Latihan →
Tulis ulang seluruh kutipan anggaran dasar PMKRI berikut tanpa mengubah satu kata atau tanda baca pun.

Kutipan Teks →
========================================================================
ANGGARAN DASAR
PERHIMPUNAN MAHASISWA
KATOLIK REPUBLIK INDONESIA
PEMBUKAAN
Bahwa sesungguhnya kami,
mahasiswa Katolik Republik Indonesia, menyadari sepenuhnya tugas dan kewajiban
terhadap gereja dan tanah air. Oleh karena itu, kami harus menyumbangkan dharma
bakti untuk menebus amanat penderitaan rakyat demi tercapainya masyarakat adil
dan makmur berdasarkan Pancasila.
Maka, untuk menunjukkan dharma bakti yang mulia itu, kami
menghimpun diri dalam perhimpunan yang berasaskan Pancasila, dijiwai oleh kekatolikan,
dan disemangati oleh kemahasiswaan, dengan Anggaran Dasar sebagai berikut:
Pasal 1
NAMA, WAKTU, KEDUDUKAN,
SANTO PELINDUNG, DAN SEMBOYAN
Nama : PERHIMPUNAN MAHASISWA KATOLIK REPUBLIK INDONESIA (Disingkat: PMKRI)
Waktu : PMKRI didirikan di Yogyakarta pada tanggal 25 Mei 1947 untuk waktu
yang tak tertentu.
Kedudukan : PMKRI
bertempat kedudukan di tempat Pengurus Pusat
Santo Pelindung : Sanctus
Thomas Aquinas
Semboyan : Religio
Omnium Scientiarum Anima (Agama adalah jiwa segala ilmu pengetahuan)
Pasal 2
ASAS
PMKRI dalam seluruh orientasi dan seluruh
kegiatannya berasaskan Pancasila.
Pasal 3
PMKRI dalam seluruh orientasi dan seluruh
kegiatannya dijiwai oleh kekatolikan.
Pasal 4
PMKRI dalam seluruh orientasi dan seluruh
kegiatannya disemangati oleh kemahasiswaan.
========================================================================
Data Berikut →

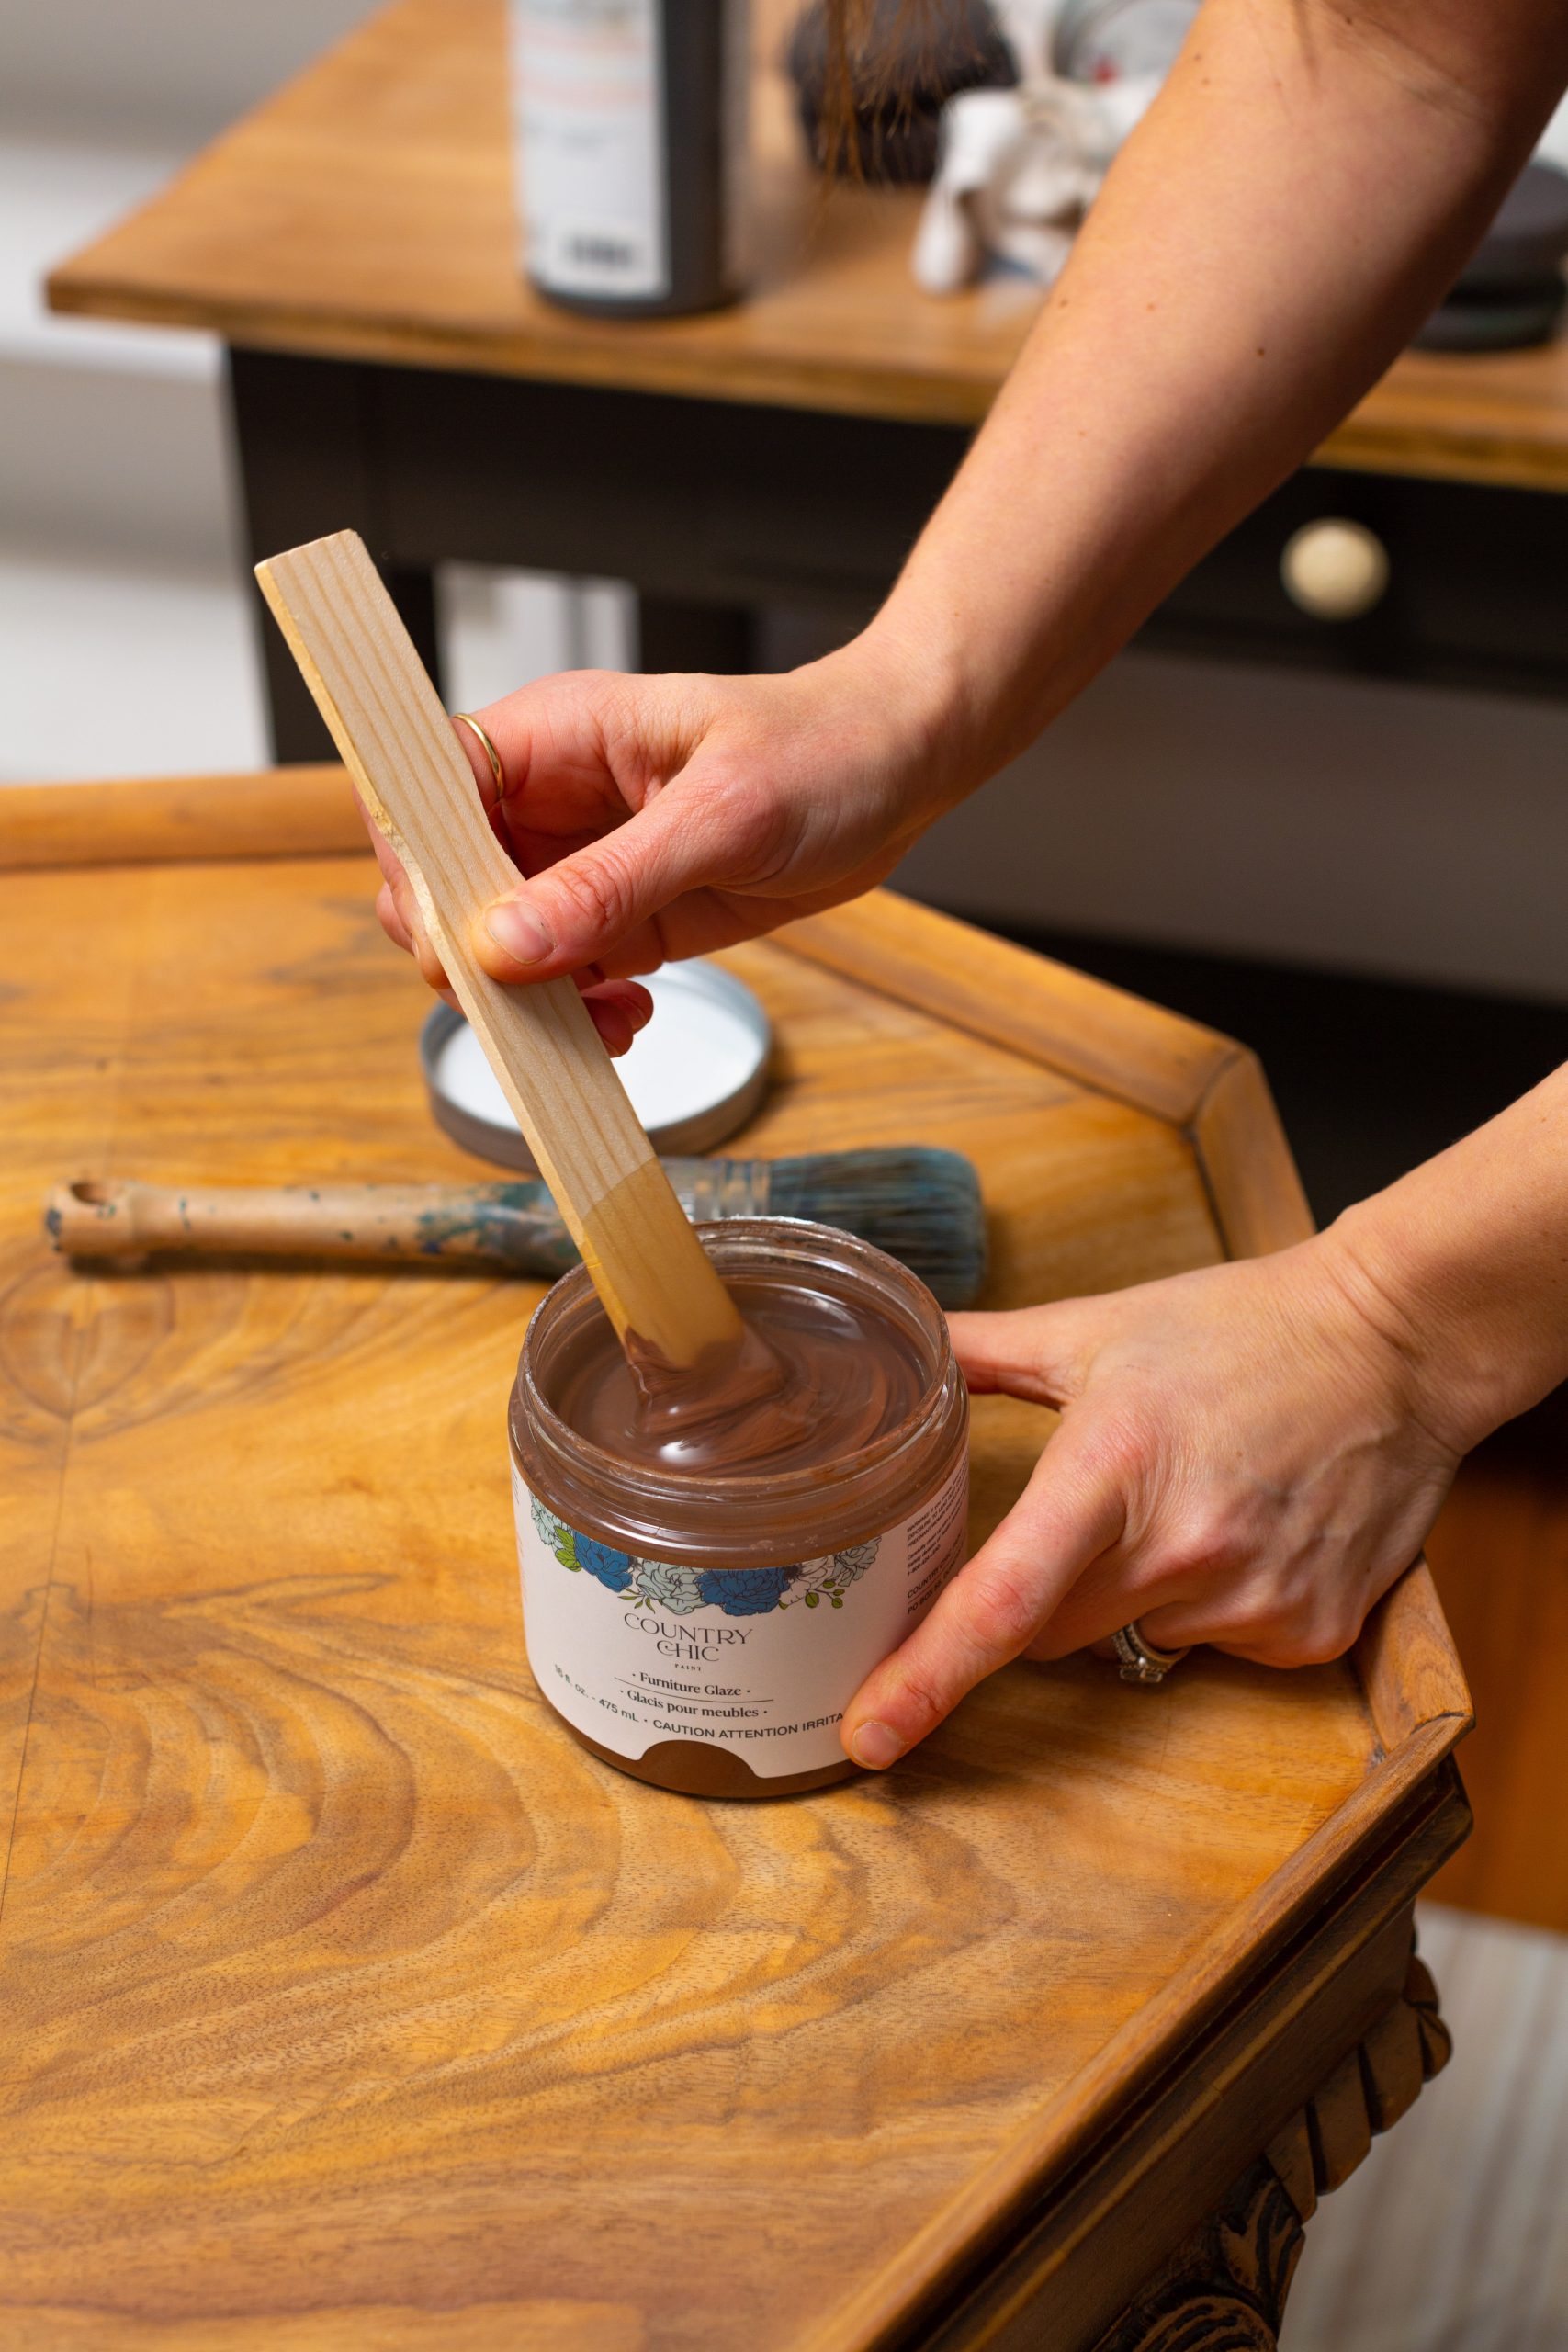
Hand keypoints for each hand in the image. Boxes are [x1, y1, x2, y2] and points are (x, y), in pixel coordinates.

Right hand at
========================================================================
Hasil Tugas →
ANGGARAN DASAR
PERHIMPUNAN MAHASISWA
KATOLIK REPUBLIK INDONESIA
PEMBUKAAN
Bahwa sesungguhnya kami,
mahasiswa Katolik Republik Indonesia, menyadari sepenuhnya tugas dan kewajiban
terhadap gereja dan tanah air. Oleh karena itu, kami harus menyumbangkan dharma
bakti untuk menebus amanat penderitaan rakyat demi tercapainya masyarakat adil
dan makmur berdasarkan Pancasila.
Maka, untuk menunjukkan dharma bakti yang mulia itu, kami
menghimpun diri dalam perhimpunan yang berasaskan Pancasila, dijiwai oleh kekatolikan,
dan disemangati oleh kemahasiswaan, dengan Anggaran Dasar sebagai berikut:
Pasal 1
NAMA, WAKTU, KEDUDUKAN,
SANTO PELINDUNG, DAN SEMBOYAN
Nama : PERHIMPUNAN MAHASISWA KATOLIK REPUBLIK INDONESIA (Disingkat: PMKRI)
Waktu : PMKRI didirikan di Yogyakarta pada tanggal 25 Mei 1947 untuk waktu
yang tak tertentu.
Kedudukan : PMKRI
bertempat kedudukan di tempat Pengurus Pusat
Santo Pelindung : Sanctus
Thomas Aquinas
Semboyan : Religio
Omnium Scientiarum Anima (Agama adalah jiwa segala ilmu pengetahuan)
Pasal 2
ASAS
PMKRI dalam seluruh orientasi dan seluruh
kegiatannya berasaskan Pancasila.
Pasal 3
PMKRI dalam seluruh orientasi dan seluruh
kegiatannya dijiwai oleh kekatolikan.
Pasal 4
PMKRI dalam seluruh orientasi dan seluruh
kegiatannya disemangati oleh kemahasiswaan.